**Entries taken from a collection**
****

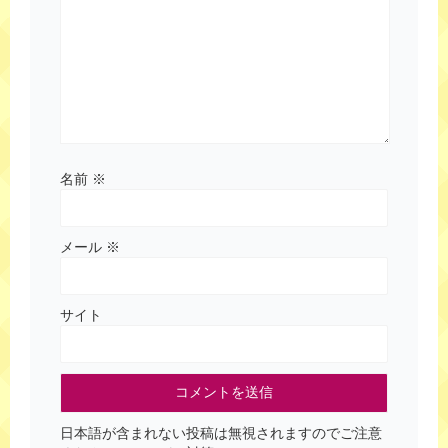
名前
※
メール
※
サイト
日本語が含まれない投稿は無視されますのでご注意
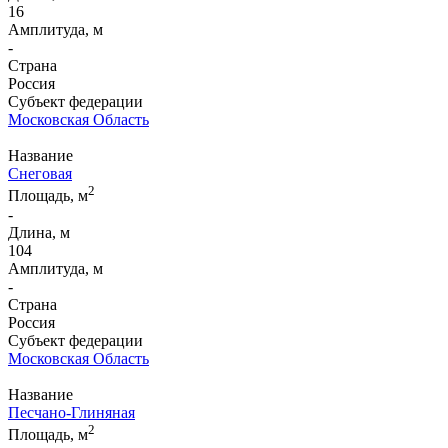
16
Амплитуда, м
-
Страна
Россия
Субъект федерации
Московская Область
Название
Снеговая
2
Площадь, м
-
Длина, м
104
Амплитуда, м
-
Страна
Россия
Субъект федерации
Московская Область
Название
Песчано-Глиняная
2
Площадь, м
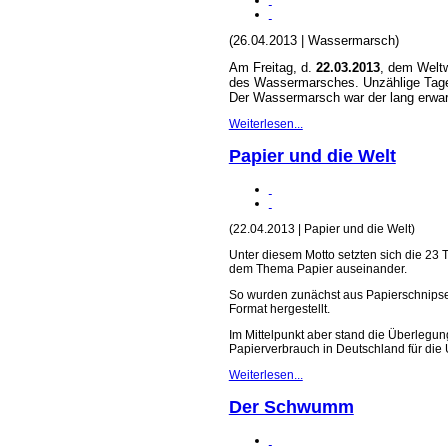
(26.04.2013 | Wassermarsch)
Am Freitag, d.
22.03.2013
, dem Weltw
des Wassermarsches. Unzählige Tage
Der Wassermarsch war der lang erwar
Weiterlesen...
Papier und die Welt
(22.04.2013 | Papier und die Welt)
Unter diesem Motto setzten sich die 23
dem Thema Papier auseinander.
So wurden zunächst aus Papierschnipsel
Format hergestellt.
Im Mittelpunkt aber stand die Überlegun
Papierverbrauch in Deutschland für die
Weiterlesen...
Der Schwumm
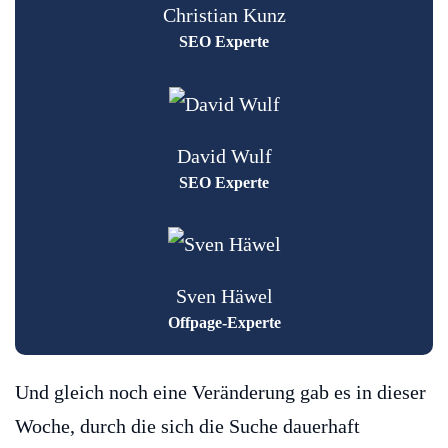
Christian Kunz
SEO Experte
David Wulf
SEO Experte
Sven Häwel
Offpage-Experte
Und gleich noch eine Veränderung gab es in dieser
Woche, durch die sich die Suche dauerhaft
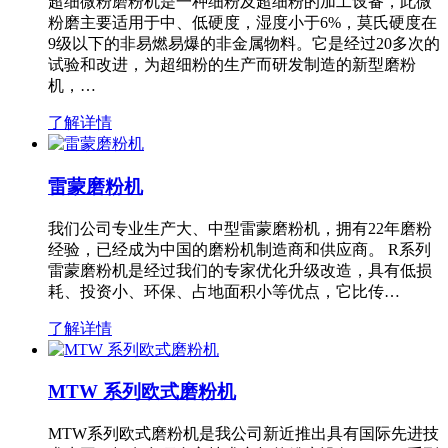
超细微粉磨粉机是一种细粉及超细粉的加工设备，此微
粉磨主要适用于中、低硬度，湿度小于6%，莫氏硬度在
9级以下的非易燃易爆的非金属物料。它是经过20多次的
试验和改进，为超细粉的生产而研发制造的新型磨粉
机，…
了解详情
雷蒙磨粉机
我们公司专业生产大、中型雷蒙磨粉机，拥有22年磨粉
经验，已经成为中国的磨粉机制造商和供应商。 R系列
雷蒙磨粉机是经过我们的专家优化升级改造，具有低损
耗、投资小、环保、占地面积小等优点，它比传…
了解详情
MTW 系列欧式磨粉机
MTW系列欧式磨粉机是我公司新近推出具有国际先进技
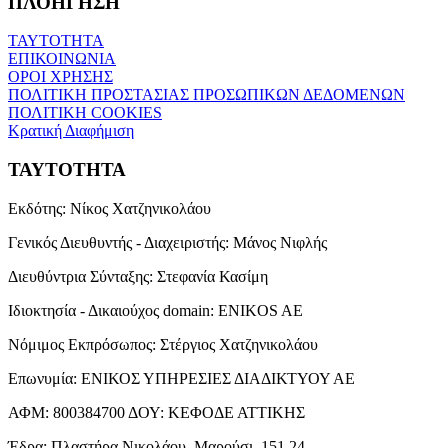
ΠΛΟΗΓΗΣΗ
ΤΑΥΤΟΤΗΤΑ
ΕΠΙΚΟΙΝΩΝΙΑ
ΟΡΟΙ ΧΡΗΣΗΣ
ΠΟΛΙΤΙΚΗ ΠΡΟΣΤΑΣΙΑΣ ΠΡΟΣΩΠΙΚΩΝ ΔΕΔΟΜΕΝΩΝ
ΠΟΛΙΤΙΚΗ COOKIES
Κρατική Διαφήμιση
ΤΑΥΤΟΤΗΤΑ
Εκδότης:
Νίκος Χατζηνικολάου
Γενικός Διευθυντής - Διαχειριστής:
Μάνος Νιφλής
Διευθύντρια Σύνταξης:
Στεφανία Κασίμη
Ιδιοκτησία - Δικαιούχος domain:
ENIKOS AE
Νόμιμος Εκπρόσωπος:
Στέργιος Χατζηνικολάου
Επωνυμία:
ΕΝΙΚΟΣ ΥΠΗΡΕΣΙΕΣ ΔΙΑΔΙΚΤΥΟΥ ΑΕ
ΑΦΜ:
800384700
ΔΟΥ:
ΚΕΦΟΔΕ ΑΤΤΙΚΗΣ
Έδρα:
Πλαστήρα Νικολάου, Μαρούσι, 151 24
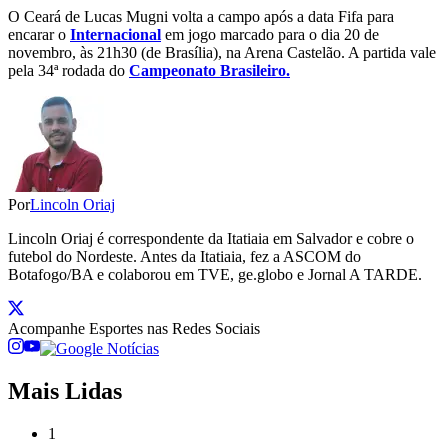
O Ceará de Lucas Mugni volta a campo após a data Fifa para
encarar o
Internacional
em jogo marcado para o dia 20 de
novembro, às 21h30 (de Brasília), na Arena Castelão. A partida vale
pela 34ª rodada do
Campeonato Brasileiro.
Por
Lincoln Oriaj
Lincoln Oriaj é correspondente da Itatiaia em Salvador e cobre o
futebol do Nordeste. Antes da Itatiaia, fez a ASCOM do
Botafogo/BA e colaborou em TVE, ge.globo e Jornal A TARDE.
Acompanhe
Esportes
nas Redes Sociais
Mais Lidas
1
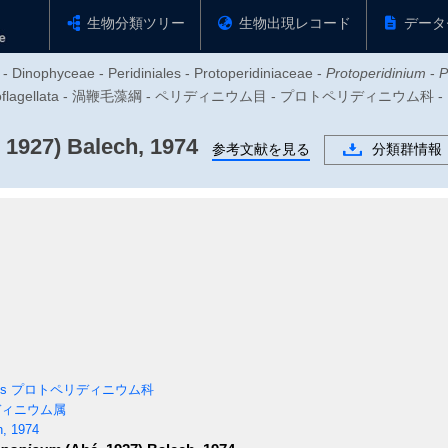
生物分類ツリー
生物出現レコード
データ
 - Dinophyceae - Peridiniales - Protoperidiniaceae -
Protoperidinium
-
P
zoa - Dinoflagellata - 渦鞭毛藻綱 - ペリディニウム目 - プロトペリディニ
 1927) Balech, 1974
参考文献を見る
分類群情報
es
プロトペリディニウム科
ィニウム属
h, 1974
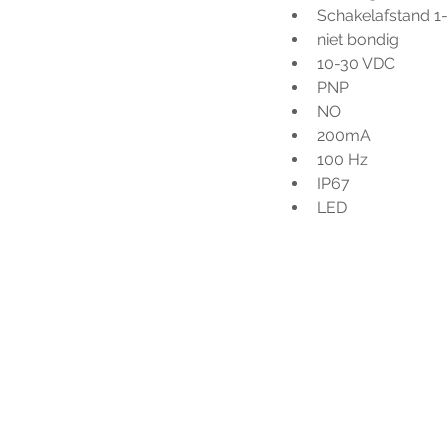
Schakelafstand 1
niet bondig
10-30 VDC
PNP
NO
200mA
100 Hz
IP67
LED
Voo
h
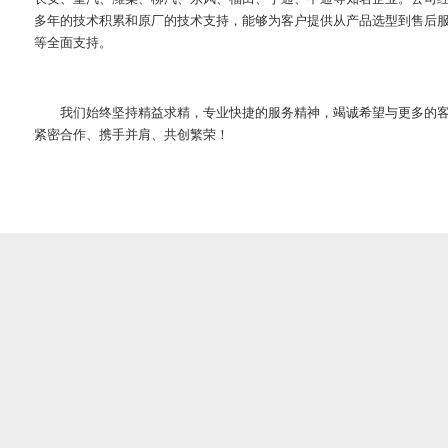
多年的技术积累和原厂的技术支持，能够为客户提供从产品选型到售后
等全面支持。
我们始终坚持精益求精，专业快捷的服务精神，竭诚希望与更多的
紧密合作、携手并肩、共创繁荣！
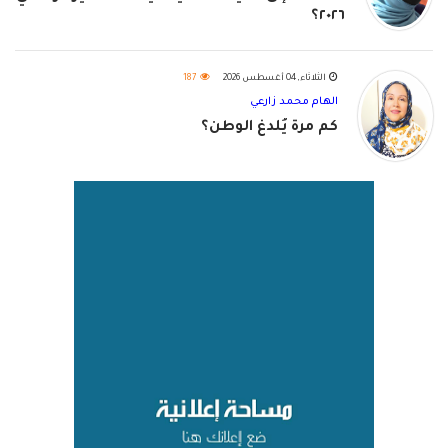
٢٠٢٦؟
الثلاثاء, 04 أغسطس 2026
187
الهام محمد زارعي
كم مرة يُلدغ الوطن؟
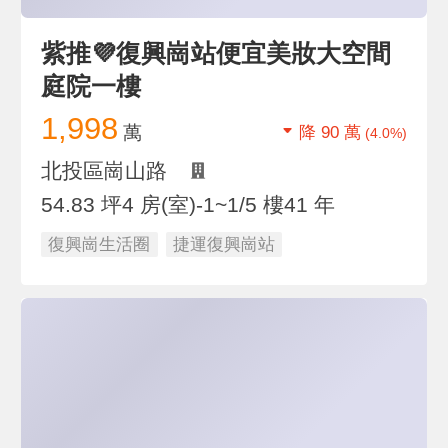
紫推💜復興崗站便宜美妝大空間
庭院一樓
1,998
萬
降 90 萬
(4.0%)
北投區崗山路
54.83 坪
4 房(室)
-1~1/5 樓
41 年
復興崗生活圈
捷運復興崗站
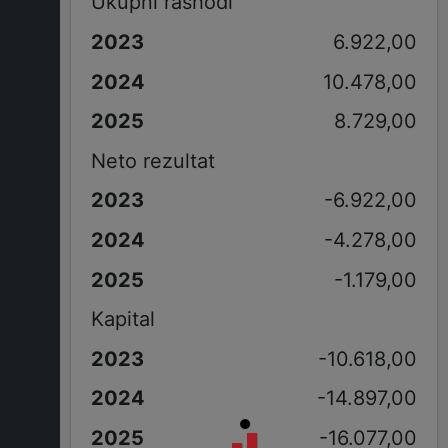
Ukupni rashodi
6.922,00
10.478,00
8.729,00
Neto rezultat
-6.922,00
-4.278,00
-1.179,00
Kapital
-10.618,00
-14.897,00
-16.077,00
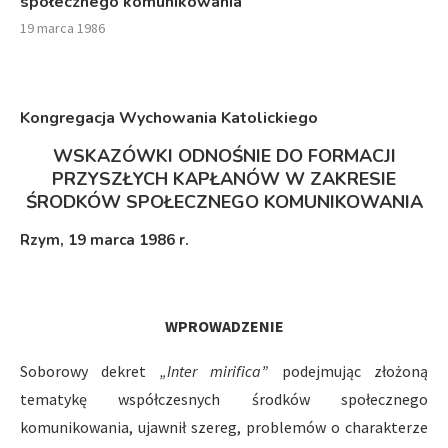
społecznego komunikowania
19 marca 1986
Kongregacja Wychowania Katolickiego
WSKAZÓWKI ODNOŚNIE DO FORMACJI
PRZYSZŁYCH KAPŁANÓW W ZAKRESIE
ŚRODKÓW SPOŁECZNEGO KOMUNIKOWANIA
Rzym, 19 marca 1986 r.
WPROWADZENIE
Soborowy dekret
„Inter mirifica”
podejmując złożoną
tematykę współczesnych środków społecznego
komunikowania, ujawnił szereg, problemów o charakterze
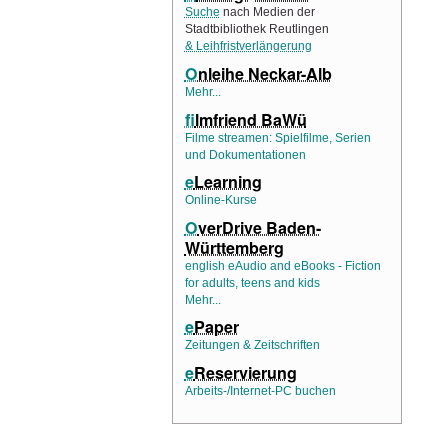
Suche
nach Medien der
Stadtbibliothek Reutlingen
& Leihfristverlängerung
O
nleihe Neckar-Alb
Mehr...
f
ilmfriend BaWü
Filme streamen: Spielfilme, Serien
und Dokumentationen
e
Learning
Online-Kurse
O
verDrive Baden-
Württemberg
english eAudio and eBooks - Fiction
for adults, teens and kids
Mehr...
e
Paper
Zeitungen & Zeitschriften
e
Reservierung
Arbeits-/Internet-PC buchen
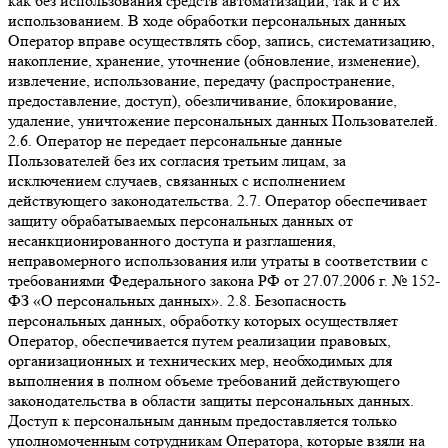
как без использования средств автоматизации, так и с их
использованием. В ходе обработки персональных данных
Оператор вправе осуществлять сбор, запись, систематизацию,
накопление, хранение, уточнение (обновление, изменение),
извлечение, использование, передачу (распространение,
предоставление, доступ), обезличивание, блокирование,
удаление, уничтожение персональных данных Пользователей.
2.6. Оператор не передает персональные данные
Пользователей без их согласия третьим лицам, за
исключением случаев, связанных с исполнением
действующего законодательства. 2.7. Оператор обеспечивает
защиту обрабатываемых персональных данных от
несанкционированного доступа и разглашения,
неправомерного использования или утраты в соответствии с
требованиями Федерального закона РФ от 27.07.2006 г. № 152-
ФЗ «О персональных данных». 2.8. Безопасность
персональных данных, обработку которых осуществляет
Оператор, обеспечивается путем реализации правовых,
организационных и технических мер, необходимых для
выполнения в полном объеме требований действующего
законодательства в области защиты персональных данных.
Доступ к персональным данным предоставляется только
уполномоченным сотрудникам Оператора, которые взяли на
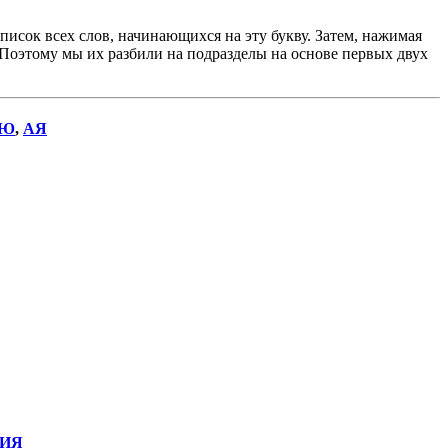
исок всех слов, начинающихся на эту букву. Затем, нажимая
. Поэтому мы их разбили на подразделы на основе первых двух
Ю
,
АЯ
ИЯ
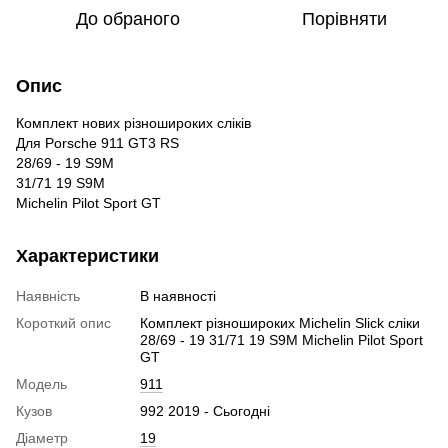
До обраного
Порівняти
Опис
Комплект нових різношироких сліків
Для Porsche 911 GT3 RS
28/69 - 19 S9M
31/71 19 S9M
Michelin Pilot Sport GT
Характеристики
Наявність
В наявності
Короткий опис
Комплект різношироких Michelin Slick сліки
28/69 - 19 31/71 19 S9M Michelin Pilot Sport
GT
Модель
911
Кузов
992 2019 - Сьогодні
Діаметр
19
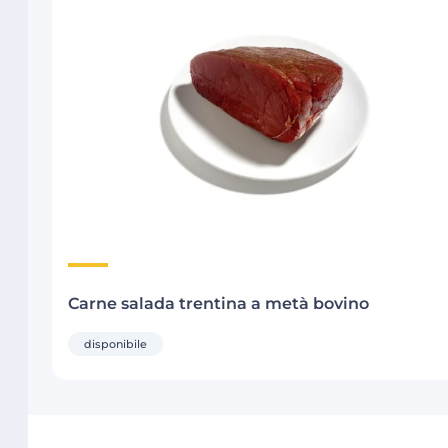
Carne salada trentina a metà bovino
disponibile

****

**Description of the task**
Give again, word for word, the lines above from the first one through the one containing "dem Thema Papier auseinander."; no pictures.

**Expected output**
名前
※
メール
※
サイト
日本語が含まれない投稿は無視されますのでご注意
16
Амплитуда, м
-
Страна
Россия
Субъект федерации
Московская Область
Название
Снеговая
2
Площадь, м
-
Длина, м
104
Амплитуда, м
-
Страна
Россия
Субъект федерации
Московская Область
Название
Песчано-Глиняная
2
Площадь, м
(26.04.2013 | Wassermarsch)
Am Freitag, d.
22.03.2013
, dem Weltw
des Wassermarsches. Unzählige Tage
Der Wassermarsch war der lang erwar
Weiterlesen...
Papier und die Welt
(22.04.2013 | Papier und die Welt)
Unter diesem Motto setzten sich die 23
dem Thema Papier auseinander.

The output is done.